Obamacare Might be Making People—Especially Poor People—Healthier
by Joan McCarter –
The health impacts of a program like Obamacare are generally hard to measure in the short term and over a population as large as the United States’. But the Supreme Court unwittingly did researchers a favor by ruling that the Medicaid expansion part of the law could be optional among states. While Republican governors in many states screwed their citizens by refusing that expansion, they set up a perfect research opportunity, “a huge natural experiment” in the words of Dr. Benjamin Sommers, as reported by The New York Times. He’s an author of a new study study published in JAMA last week. The Times summarizes:
Low-income people in Arkansas and Kentucky, which expanded Medicaid insurance to everyone below a certain income threshold, appear to be healthier than their peers in Texas, which did not expand. […]The researchers gathered their results by conducting a large telephone survey of low-income residents of the three states. They asked the same questions three times: in 2013, before the law’s Medicaid expansion; at the end of 2014, after it had been in place for a year; and at the end of last year. Then they compared what happened over time, using Texas as a kind of control group to see how much of a difference the Medicaid expansions in the other two states made.
Their survey found people in Arkansas and Kentucky were nearly 5 percent more likely than their peers in Texas to say they were in excellent health in 2015. And that difference was bigger than it had been the year before.

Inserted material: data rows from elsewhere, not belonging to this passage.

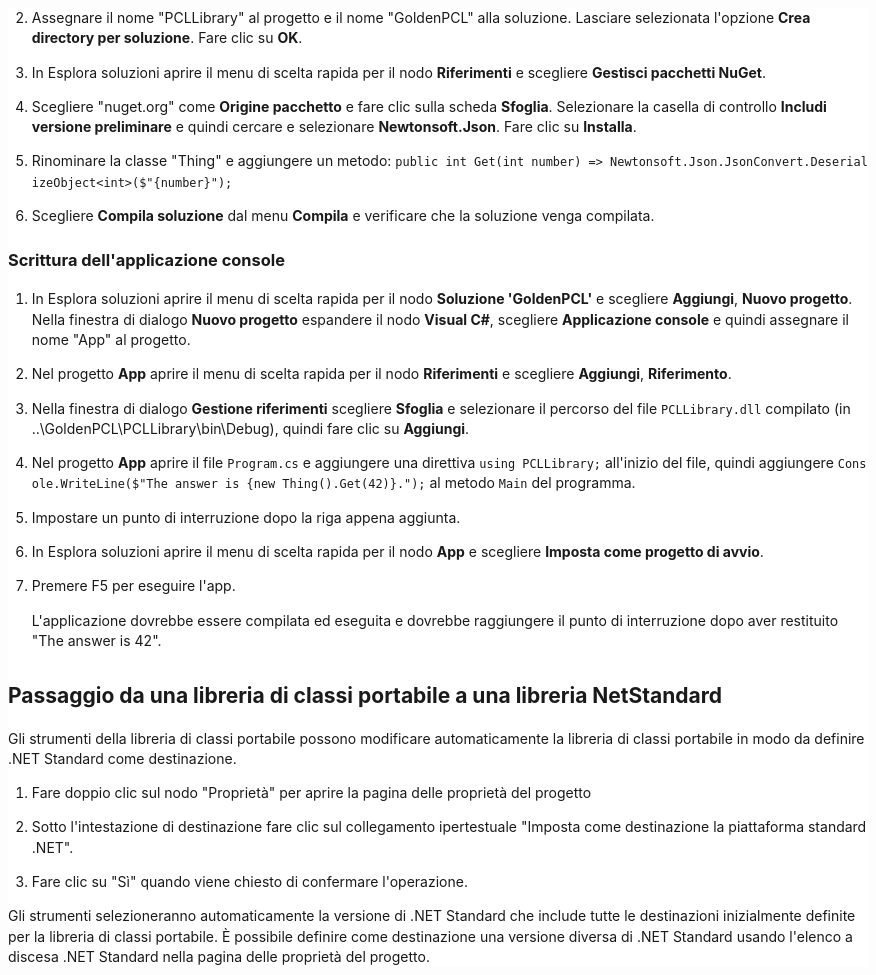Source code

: 2. Assegnare il nome "PCLLibrary" al progetto e il nome "GoldenPCL" alla soluzione. Lasciare selezionata l'opzione **Crea directory per soluzione**. Fare clic su **OK**.

3. In Esplora soluzioni aprire il menu di scelta rapida per il nodo **Riferimenti** e scegliere **Gestisci pacchetti NuGet**.

4. Scegliere "nuget.org" come **Origine pacchetto** e fare clic sulla scheda **Sfoglia**. Selezionare la casella di controllo **Includi versione preliminare** e quindi cercare e selezionare **Newtonsoft.Json**. Fare clic su **Installa**. 

5. Rinominare la classe "Thing" e aggiungere un metodo: `public int Get(int number) => Newtonsoft.Json.JsonConvert.DeserializeObject<int>($"{number}");`

6. Scegliere **Compila soluzione** dal menu **Compila** e verificare che la soluzione venga compilata.

### <a name="writing-the-console-app"></a>Scrittura dell'applicazione console

1. In Esplora soluzioni aprire il menu di scelta rapida per il nodo **Soluzione 'GoldenPCL'** e scegliere **Aggiungi**, **Nuovo progetto**. Nella finestra di dialogo **Nuovo progetto** espandere il nodo **Visual C#**, scegliere **Applicazione console** e quindi assegnare il nome "App" al progetto. 

2. Nel progetto **App** aprire il menu di scelta rapida per il nodo **Riferimenti** e scegliere **Aggiungi**, **Riferimento**. 

3. Nella finestra di dialogo **Gestione riferimenti** scegliere **Sfoglia** e selezionare il percorso del file `PCLLibrary.dll` compilato (in ..\GoldenPCL\PCLLibrary\bin\Debug), quindi fare clic su **Aggiungi**. 

4. Nel progetto **App** aprire il file `Program.cs` e aggiungere una direttiva `using PCLLibrary;` all'inizio del file, quindi aggiungere `Console.WriteLine($"The answer is {new Thing().Get(42)}.");` al metodo `Main` del programma.

5. Impostare un punto di interruzione dopo la riga appena aggiunta.

6. In Esplora soluzioni aprire il menu di scelta rapida per il nodo **App** e scegliere **Imposta come progetto di avvio**.

7. Premere F5 per eseguire l'app.

   L'applicazione dovrebbe essere compilata ed eseguita e dovrebbe raggiungere il punto di interruzione dopo aver restituito "The answer is 42".

<a name="moving-a-pcl-to-a-netstandard-library"></a>Passaggio da una libreria di classi portabile a una libreria NetStandard
-------------------------------------
Gli strumenti della libreria di classi portabile possono modificare automaticamente la libreria di classi portabile in modo da definire .NET Standard come destinazione. 

1.  Fare doppio clic sul nodo "Proprietà" per aprire la pagina delle proprietà del progetto

2.  Sotto l'intestazione di destinazione fare clic sul collegamento ipertestuale "Imposta come destinazione la piattaforma standard .NET".

3.  Fare clic su "Sì" quando viene chiesto di confermare l'operazione.

Gli strumenti selezioneranno automaticamente la versione di .NET Standard che include tutte le destinazioni inizialmente definite per la libreria di classi portabile. È possibile definire come destinazione una versione diversa di .NET Standard usando l'elenco a discesa .NET Standard nella pagina delle proprietà del progetto.
 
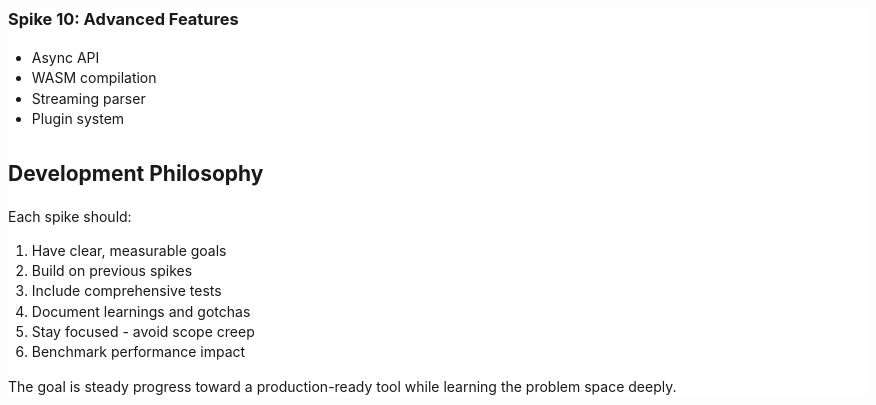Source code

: ### Spike 10: Advanced Features

- Async API
- WASM compilation
- Streaming parser
- Plugin system

## Development Philosophy

Each spike should:

1. Have clear, measurable goals
2. Build on previous spikes
3. Include comprehensive tests
4. Document learnings and gotchas
5. Stay focused - avoid scope creep
6. Benchmark performance impact

The goal is steady progress toward a production-ready tool while learning the problem space deeply.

According to the Times, self-reporting is actually one of the most reliable measures of health outcomes. “Extensive research,” Margot Katz-Sanger reports, “shows that people who say they are in poor health really are much more likely to die than those who describe their health as good.” It’s just about the only reliable measure you can use in a time frame of a few years, because it’s not long enough to get a sense of morbidity and mortality trends, and there are limits to researchers’ ability to get actual medical records to evaluate. The survey also asked about access to care, and the people who obtained Medicaid in Arkansas and Kentucky reported they were more likely to have a doctor or a regular place to go for care, more likely to get treatment for chronic health problems,as well as more likely to have preventive screenings for things like heart disease and diabetes than their peers in Texas. They were also less likely to be struggling with medical debt, or to postpone care for financial reasons.
We won’t know for years what the impact on public health from Obamacare will be, but this study provides a tantalizing—and really encouraging—glimpse of that future.